Was the decision to procure the Gowind LCS decided by Najib from the very beginning with Zahid’s knowledge – which meant that the nearly year-long six meetings from October 2009 to May 2010 between the navy and the defence ministry on the former’s recommendation for the Sigma LCS, leading to Zahid as the defence minister giving final approval on May 26, 2011, for the Sigma LCS procurement – was a pure charade and the navy’s views were utterly irrelevant and inconsequential? 

The answer could only be found with the establishment of an RCI into the LCS scandal. 

“3 CBT charges nothing to do with LCS scandal”

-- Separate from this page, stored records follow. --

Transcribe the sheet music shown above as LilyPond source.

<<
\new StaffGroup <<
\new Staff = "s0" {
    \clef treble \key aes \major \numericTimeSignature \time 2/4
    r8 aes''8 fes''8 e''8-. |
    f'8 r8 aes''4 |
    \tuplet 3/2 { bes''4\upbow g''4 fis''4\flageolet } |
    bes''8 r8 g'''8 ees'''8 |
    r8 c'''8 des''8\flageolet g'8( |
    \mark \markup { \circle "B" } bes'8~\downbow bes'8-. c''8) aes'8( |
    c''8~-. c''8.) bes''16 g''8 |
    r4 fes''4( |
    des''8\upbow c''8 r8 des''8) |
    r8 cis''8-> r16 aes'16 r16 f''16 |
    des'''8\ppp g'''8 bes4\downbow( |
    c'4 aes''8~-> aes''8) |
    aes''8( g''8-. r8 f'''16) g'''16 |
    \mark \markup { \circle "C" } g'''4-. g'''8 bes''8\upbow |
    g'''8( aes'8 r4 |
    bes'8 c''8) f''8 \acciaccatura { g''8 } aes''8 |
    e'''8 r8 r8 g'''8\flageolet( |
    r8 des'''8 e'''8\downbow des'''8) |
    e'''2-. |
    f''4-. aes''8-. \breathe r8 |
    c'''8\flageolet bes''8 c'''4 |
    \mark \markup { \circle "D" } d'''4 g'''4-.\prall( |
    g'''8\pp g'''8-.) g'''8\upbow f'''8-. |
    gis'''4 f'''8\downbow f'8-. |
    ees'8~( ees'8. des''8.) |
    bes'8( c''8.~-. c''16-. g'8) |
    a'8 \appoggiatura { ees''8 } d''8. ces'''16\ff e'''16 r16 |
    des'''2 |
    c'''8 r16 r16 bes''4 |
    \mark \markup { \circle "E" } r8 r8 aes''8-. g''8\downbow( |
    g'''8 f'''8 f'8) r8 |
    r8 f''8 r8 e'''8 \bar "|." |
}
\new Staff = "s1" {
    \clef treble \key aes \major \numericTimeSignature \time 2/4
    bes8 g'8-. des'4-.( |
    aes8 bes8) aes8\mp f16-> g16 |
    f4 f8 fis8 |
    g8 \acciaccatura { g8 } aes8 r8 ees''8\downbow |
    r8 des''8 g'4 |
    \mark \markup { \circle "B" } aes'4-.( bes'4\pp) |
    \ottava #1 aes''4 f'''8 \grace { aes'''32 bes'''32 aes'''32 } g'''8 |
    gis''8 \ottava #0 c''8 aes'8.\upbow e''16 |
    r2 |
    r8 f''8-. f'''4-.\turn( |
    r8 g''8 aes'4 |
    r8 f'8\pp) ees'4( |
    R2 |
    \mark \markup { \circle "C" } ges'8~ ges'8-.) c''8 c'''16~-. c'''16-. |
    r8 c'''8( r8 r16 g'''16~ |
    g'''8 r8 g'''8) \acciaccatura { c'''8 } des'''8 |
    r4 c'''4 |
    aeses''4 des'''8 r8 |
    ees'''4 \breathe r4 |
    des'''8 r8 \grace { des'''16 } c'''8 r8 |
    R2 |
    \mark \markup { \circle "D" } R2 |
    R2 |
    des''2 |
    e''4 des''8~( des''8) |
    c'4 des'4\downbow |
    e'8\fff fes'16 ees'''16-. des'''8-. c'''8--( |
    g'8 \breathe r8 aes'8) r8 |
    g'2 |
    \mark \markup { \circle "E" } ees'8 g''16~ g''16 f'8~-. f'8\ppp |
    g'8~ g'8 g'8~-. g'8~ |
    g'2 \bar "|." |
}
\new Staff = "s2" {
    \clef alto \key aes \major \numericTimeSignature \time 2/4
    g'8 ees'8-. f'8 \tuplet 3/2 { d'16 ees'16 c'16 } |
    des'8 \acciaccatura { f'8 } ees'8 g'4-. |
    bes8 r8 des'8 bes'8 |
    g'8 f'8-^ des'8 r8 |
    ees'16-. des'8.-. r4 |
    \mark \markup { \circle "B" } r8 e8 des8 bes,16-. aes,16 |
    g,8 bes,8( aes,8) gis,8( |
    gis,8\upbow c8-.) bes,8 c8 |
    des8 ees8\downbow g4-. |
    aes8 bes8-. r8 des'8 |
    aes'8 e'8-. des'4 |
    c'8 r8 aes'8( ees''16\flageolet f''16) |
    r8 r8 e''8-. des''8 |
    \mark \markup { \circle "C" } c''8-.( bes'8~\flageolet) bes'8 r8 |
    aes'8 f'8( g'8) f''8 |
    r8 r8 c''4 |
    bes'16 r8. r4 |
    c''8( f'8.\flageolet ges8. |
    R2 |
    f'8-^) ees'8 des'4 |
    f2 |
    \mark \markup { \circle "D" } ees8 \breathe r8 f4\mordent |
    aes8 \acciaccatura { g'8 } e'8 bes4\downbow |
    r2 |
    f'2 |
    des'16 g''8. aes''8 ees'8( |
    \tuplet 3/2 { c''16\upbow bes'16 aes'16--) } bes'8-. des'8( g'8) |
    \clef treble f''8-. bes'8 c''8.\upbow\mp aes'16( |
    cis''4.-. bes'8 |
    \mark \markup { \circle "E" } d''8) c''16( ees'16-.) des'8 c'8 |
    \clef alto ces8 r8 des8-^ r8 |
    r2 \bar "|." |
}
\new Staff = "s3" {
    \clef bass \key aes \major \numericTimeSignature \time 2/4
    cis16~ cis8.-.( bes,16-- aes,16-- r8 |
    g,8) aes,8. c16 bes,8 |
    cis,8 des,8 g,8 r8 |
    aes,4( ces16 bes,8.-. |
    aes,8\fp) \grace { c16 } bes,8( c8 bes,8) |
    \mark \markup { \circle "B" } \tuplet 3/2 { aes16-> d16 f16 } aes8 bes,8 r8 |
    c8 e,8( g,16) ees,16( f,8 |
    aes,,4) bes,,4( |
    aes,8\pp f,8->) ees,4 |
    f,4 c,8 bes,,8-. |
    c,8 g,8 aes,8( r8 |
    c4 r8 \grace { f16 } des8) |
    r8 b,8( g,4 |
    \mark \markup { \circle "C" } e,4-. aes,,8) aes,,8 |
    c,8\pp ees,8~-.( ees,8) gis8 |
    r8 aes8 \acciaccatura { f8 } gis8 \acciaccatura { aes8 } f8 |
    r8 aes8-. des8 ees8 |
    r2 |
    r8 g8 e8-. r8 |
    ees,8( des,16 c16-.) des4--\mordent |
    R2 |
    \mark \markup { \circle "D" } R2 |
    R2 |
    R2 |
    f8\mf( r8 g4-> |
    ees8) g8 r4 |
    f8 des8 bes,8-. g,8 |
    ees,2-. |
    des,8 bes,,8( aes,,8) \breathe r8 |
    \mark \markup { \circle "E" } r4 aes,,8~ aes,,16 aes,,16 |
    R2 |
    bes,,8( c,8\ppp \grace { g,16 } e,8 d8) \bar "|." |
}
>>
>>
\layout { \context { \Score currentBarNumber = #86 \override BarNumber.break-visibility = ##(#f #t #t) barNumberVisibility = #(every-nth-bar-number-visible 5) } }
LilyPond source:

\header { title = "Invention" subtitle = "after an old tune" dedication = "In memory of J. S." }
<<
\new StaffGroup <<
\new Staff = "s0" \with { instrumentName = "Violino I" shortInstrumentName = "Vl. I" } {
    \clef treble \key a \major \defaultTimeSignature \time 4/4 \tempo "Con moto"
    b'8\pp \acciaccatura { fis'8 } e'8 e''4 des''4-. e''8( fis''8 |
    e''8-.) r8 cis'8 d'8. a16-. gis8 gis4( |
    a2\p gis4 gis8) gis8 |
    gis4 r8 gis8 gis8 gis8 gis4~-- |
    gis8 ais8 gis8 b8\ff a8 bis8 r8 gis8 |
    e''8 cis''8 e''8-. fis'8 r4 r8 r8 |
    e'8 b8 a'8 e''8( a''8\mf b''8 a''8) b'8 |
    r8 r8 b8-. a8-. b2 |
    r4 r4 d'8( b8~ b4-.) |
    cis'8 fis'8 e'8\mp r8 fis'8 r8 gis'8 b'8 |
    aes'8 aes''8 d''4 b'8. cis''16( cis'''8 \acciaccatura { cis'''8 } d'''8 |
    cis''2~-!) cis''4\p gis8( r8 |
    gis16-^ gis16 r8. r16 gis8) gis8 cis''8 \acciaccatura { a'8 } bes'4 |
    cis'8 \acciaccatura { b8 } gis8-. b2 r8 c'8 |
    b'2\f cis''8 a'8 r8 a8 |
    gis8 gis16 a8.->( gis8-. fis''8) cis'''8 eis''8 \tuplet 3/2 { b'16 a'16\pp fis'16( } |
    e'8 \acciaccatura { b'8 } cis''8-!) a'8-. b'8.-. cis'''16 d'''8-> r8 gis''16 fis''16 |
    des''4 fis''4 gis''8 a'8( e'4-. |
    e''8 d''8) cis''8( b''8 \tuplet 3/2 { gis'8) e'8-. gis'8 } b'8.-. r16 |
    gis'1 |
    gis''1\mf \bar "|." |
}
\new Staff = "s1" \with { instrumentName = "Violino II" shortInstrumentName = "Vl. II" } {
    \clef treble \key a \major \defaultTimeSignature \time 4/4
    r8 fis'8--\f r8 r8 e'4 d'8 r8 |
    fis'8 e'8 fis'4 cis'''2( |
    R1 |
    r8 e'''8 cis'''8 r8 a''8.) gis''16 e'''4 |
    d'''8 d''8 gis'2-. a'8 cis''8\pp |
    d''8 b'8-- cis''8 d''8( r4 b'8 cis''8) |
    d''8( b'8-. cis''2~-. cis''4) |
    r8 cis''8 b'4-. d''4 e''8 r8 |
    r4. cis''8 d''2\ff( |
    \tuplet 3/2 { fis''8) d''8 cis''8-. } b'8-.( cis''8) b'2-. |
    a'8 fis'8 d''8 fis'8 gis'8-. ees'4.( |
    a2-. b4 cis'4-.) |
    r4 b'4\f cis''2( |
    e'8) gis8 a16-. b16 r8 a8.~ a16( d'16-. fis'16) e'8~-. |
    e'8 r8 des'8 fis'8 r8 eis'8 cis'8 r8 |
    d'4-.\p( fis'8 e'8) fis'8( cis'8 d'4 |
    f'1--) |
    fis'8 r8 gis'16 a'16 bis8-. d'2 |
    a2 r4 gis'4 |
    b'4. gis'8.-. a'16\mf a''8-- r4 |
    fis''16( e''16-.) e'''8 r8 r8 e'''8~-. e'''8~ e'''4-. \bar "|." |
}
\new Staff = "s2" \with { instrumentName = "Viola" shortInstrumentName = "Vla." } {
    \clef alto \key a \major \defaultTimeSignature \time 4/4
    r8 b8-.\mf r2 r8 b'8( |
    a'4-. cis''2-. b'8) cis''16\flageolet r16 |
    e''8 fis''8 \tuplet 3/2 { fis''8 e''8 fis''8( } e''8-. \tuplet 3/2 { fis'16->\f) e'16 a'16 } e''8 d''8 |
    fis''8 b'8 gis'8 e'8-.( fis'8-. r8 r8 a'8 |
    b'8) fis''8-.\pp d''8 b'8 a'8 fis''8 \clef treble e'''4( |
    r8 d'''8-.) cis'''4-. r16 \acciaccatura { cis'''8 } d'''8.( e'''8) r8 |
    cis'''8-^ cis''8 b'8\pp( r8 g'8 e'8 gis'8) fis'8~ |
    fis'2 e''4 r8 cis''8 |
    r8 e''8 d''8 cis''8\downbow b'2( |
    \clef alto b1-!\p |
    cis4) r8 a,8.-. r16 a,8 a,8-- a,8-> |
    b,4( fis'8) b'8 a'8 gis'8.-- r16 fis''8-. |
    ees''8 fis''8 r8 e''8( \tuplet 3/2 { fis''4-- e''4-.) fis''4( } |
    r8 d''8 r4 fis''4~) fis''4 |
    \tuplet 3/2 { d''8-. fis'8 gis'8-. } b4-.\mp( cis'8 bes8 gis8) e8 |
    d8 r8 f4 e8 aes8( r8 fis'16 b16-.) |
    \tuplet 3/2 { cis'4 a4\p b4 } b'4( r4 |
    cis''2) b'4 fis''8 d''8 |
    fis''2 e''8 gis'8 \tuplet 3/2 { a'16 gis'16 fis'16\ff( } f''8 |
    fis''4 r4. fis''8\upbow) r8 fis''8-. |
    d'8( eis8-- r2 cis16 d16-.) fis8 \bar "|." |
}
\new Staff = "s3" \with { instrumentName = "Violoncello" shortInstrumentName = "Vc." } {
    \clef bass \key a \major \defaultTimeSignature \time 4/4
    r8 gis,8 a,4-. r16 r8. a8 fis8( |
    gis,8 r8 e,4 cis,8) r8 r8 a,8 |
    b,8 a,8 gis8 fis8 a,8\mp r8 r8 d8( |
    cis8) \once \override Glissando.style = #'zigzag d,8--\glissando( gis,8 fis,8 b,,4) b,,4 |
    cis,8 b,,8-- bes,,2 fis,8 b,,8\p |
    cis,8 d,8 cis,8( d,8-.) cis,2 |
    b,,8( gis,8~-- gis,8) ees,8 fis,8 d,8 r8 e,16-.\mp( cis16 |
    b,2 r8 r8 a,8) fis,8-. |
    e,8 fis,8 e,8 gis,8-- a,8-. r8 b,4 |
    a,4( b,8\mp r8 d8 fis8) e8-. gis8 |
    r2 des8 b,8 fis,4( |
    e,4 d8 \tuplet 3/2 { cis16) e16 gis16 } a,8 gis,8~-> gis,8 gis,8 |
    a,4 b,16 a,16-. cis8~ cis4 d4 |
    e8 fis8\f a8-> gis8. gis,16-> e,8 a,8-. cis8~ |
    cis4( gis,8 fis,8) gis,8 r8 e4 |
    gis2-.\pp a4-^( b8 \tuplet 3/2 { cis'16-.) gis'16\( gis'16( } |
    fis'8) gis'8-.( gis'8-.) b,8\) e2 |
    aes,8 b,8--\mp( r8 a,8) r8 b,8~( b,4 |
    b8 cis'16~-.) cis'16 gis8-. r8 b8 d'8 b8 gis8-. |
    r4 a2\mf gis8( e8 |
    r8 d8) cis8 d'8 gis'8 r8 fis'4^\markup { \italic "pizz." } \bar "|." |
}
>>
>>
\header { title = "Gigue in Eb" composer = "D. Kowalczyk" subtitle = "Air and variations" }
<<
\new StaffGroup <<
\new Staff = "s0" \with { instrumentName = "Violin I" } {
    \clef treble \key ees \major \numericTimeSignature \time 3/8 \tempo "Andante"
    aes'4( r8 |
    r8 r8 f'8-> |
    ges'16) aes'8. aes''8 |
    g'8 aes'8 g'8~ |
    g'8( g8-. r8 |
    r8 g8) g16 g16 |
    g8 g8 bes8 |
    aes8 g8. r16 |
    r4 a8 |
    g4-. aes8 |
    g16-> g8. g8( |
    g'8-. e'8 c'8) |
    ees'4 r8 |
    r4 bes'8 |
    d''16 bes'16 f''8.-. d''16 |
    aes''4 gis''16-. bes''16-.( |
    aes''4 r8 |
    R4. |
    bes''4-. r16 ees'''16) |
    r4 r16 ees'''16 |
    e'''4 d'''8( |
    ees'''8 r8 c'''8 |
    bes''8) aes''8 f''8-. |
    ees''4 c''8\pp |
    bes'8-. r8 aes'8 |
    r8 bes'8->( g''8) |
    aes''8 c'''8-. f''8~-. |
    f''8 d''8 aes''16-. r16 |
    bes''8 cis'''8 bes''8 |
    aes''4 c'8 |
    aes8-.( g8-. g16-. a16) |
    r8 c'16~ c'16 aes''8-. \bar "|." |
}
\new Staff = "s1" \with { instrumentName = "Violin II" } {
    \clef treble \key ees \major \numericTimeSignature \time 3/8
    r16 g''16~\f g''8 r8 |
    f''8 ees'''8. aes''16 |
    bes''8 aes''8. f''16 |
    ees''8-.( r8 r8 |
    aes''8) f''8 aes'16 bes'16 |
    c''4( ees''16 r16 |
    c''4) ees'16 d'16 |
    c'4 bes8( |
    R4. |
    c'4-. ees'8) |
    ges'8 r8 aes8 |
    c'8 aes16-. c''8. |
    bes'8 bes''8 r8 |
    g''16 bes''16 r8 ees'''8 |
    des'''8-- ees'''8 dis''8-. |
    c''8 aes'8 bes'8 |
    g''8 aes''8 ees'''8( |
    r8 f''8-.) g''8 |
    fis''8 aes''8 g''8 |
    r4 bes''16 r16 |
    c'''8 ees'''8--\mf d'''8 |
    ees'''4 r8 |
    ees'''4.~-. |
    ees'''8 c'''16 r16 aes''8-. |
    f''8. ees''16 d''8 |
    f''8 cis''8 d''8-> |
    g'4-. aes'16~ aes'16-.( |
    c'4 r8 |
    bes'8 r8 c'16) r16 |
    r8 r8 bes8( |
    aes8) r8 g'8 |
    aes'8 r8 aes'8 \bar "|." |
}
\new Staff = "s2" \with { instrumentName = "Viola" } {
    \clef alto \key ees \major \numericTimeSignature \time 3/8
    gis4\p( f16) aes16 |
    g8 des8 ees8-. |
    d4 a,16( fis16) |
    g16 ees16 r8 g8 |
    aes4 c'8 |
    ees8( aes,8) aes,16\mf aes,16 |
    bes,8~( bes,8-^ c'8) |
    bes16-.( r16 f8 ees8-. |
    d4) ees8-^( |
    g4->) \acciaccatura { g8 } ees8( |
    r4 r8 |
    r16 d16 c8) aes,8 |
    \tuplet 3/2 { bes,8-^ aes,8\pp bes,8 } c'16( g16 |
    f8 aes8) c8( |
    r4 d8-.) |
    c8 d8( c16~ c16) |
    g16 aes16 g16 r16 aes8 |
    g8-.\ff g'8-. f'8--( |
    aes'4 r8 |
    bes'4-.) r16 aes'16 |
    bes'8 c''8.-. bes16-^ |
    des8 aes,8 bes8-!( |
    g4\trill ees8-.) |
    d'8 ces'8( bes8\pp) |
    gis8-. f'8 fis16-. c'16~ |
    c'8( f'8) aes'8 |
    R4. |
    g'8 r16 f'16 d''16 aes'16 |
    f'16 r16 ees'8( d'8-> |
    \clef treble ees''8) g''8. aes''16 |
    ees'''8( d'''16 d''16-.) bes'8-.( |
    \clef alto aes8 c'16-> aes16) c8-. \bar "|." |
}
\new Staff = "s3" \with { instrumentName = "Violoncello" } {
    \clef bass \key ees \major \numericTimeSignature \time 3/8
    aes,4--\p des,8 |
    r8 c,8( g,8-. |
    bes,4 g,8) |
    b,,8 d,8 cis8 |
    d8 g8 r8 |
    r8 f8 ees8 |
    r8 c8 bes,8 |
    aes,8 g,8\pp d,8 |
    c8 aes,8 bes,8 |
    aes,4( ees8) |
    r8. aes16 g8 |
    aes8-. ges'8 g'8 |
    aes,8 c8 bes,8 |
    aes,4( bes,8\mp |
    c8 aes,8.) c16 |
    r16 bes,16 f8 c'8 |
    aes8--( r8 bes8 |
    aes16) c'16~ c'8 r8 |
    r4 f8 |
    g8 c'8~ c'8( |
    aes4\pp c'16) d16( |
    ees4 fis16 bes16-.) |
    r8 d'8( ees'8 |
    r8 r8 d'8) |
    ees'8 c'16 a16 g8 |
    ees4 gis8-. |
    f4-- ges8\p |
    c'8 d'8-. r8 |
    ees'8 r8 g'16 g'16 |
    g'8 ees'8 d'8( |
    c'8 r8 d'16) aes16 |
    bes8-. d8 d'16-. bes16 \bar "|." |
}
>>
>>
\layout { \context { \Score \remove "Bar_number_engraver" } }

I have observed that the three charges against former Boustead Heavy Industries Corp Bhd managing director Tan Sri Ahmad Ramli Mohd Nor on Monday (Aug 15) had nothing to do with the LCS scandal. All the three criminal breach of trust (CBT) charges against Ramli were before the issue of the LOA (Letter of Award) for the LCS procurement that was issued on December 16, 2011. 

Tan Sri Ahmad Ramli Mohd Nor and his wife arriving in court (Photo credit: The Star)

As the three charges against Ramli pre-date the issue of LOA for the LCS procurement  – which meant they related to other defence procurement scandals – the Malaysian Anti-Corruption Commission (MACC) should explain why it has failed to make a single charge against anyone for the LCS scandal, even after 10 years.

No wonder Malaysia is rated in the low category of high-risk corruption D group of countries in Transparency International’s (TI) Government Defence Integrity (GDI) Index for corruption in the defence sector, for there are many other defence acquisitions in Malaysia mired in corruption, malpractice and abuse of power.  

These include the theft of two engines of F5 fighter jets, the Scorpene and Agosta submarines scandal, the crash of Royal Malaysian Air Force (RMAF) aircrafts, the four-year delay in the delivery of six Little Birds helicopters, only four of the 28 Russian-made fighter jets able to fly and other horror stories of defence procurement in Malaysia involving millions or billions of ringgit.  

An accounting from MACC is called for. – Aug 18, 2022


Lim Kit Siang is the Iskandar Puteri MP, DAP supremo and a veteran lawmaker.   

The views expressed are solely of the author and do not necessarily reflect those of Focus Malaysia.